Under competitive pressure more and more airlines are abandoning the strategy of holding huge and expensive parts stocks to support their operations. However, it does not mean that they are willing to give up on the extremely reliable dispatch such stocks support. As a result, finding the right balance between spares availability for fleet utilization and the high cost of maintaining stock levels still remains one of the biggest challenges for an airline today.
All carriers share the need to ensure that spares are in the right place and at the right time. Efficient supply chain management requires sophisticated forecasting, well-placed stocks and smart logistics. While there are airlines that can perform some of these tasks, most still lack the scale to forecast part requirements precisely, ending up having to pay impressive amounts of money for excess inventory.
Nowadays, more and more OEMs offer spare parts support for their products on a flight hour basis and push the service to their clients rather aggressively. For instance, with around 11 000 of its engines in operation, Pratt & Whitney has up to 40% of PW4000s and 60% of V2500s under flight-hour support. It is estimated that 80% of GTFs are similarly covered. The company stocks 20 000 new part numbers and 25 000 numbers of surplus parts, and commits to fulfilling orders promptly 95% of the time.

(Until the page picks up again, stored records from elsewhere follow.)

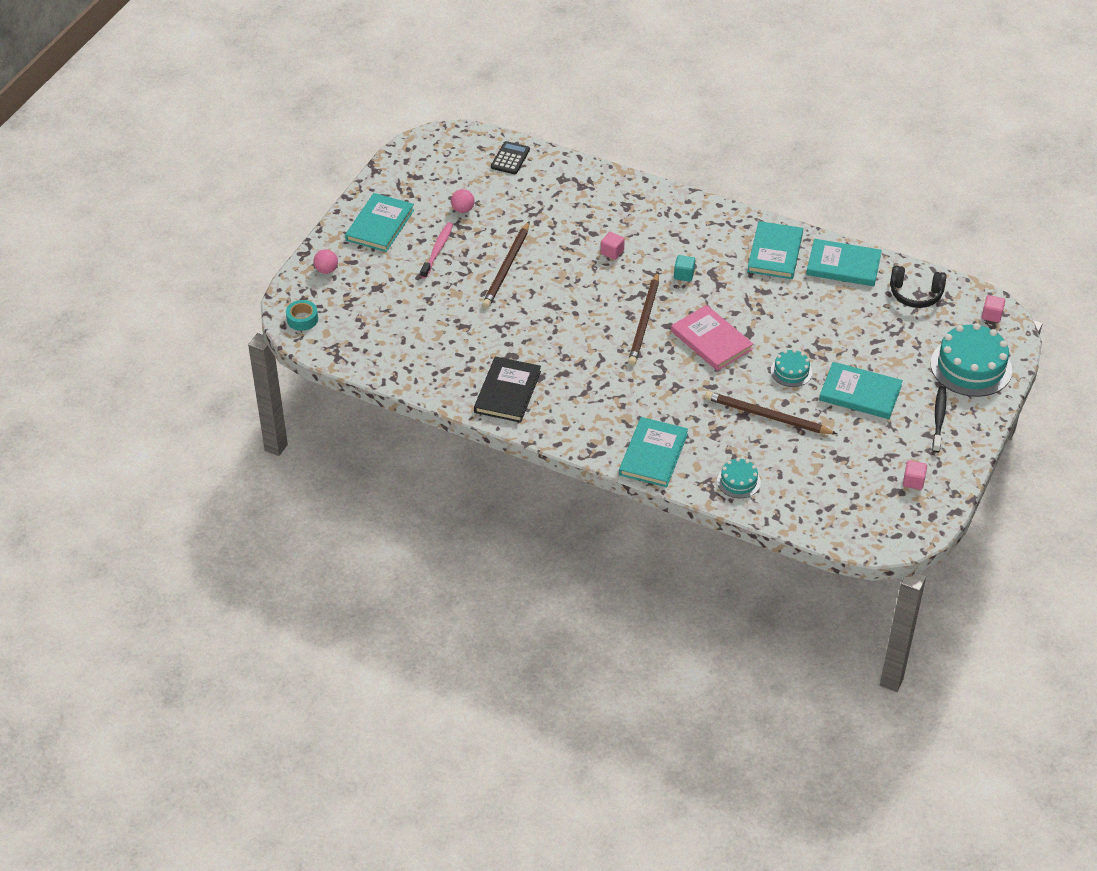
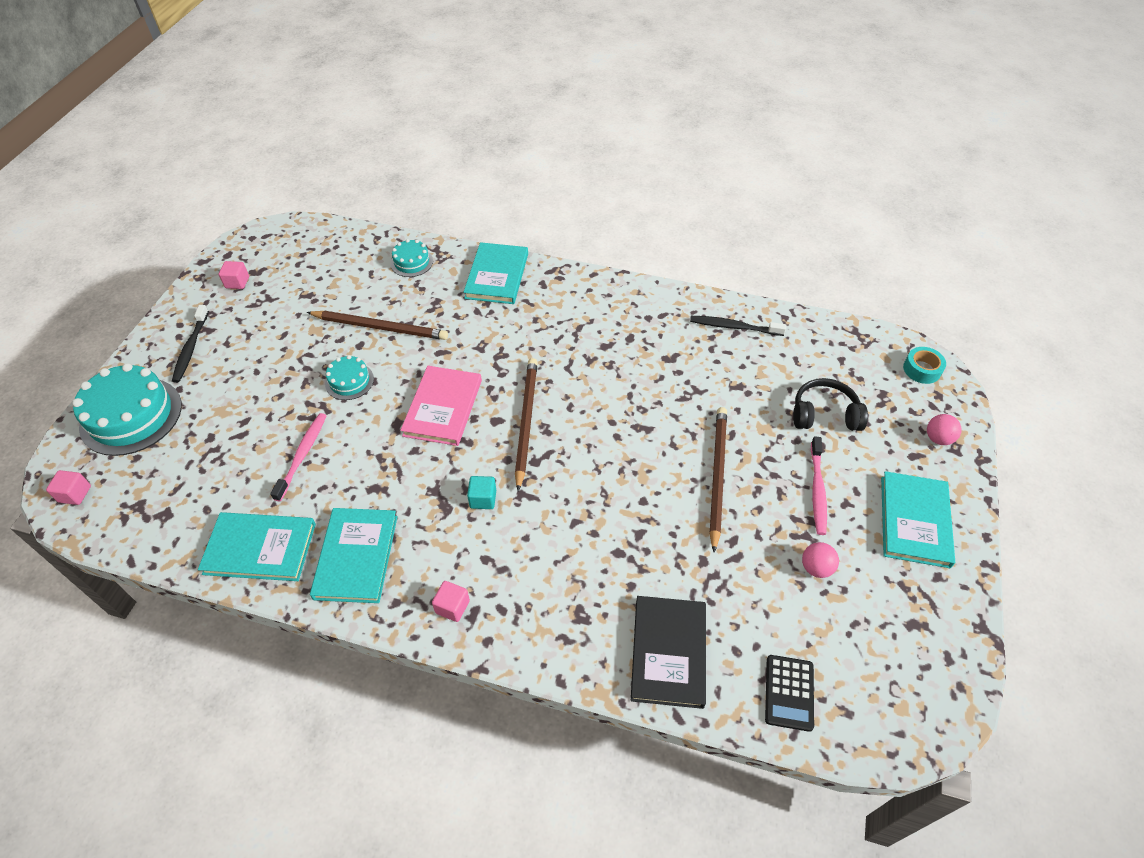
camera: 170 degrees right, 5 degrees up
black book [474,356,541,423] -> black book moved to [631,596,706,709]
pink cube [601,232,625,260] -> pink cube moved to [432,581,470,622]
pink book [671,305,753,371] -> pink book turned 60 degrees clockwise [401,366,482,446]
turquoise book [819,362,903,419] -> none
black headphones [890,265,947,308] -> black headphones moved to [793,378,868,431]
none -> pink toothbrush [270,413,326,502]
none -> black toothbrush [690,316,786,336]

Nevertheless, engine support is only part of the picture. For instance, up until recently most operators used to hold largest parts stocks at their main bases, with only a set of the most commonly required spares stored at outstations for line maintenance and A-checks. However, considering the latest trends in the industry it is of no surprise that the focus has strongly shifted towards the support for out-of-base services. After all, especially as concerns long-haul operations, aircraft downtime can be greater at an airport than at the main base. That is why the stocks kept in these locations needs to be carefully tailored to every particular operator’s requirements, rather than consist of speculatively placed spares in anticipation of demand. Moreover, while there is the predictability of planned and forecasted maintenance, the unpredictability of defects and non-routine maintenance is a whole other challenge.
According to Zilvinas Sadauskas, the CEO of Locatory.com, the airline industry still has a lot to learn about massive improvements that are made possible for inventory management with some relatively simple software changes: “Making it all work starts with forecasting and IT. If you don’t have a good information system, you will be dead in a few months, since you will simply lose track of stuff.”

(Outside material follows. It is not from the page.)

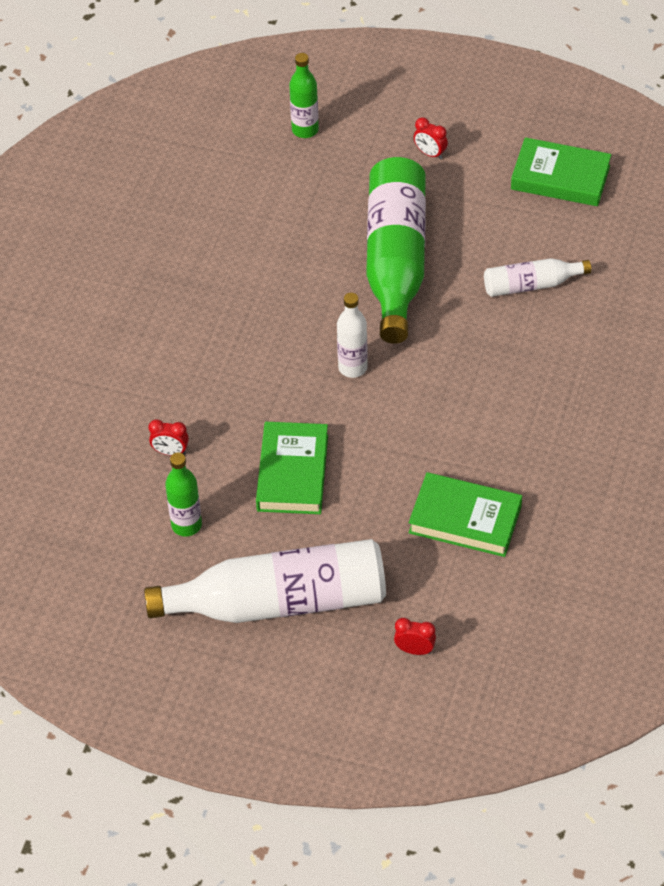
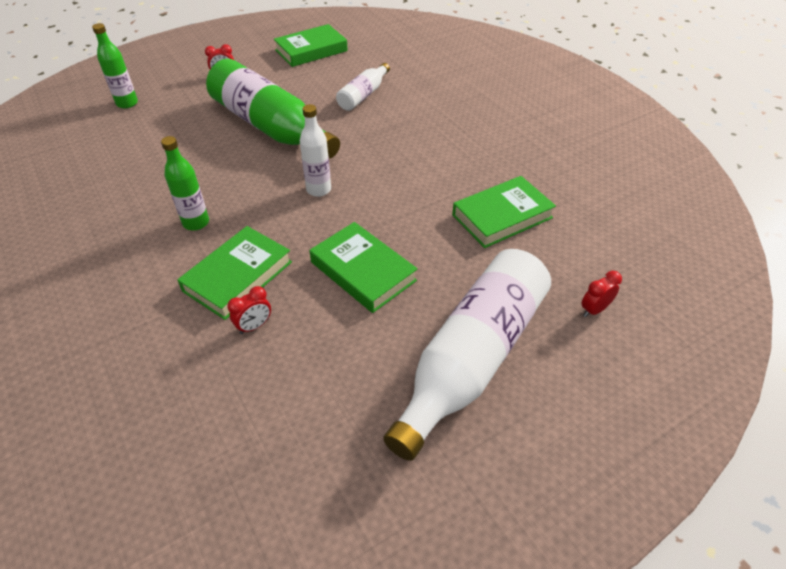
camera: 50 degrees left, 5 degrees down
green bottle [165,453,202,537] -> green bottle moved to [161,136,209,231]
none -> green book [177,226,292,320]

Appropriate application of such tools enables carriers to avoid delays caused by the lack of materials whilst cropping gross part stocks by 10%, the executive states. As a result, one gains the ability to provide a better service level for parts and more reliability for maintenance operations. Moreover, network suppliers can enjoy significant improvement in their business performance, not to mention the fact that direct costs for fleets of 10-15 aircraft can be cut by 20-25%. However, all these great perks are subject to at least a few years' worth of operational data. At the same time, some airlines are reluctant to give access to their data needed in order to outsource contractors, or, alternatively, supply it in formats that are unusable.
“If industry players are seeking to significantly cut the currently excessive supply chain-related costs, closer collaboration between OEMs and suppliers must be accompanied by the overall increased openness and trust. There is also the need to challenge the existing status quo surrounding manufacturing processes and productivity, including program management and engineering productivity. The question is whether the industry is finally ready to apply the kind of focus and strategic thinking needed to achieve what it means to be truly competitive: profitable growth,” says Zilvinas Sadauskas, the CEO of Locatory.com.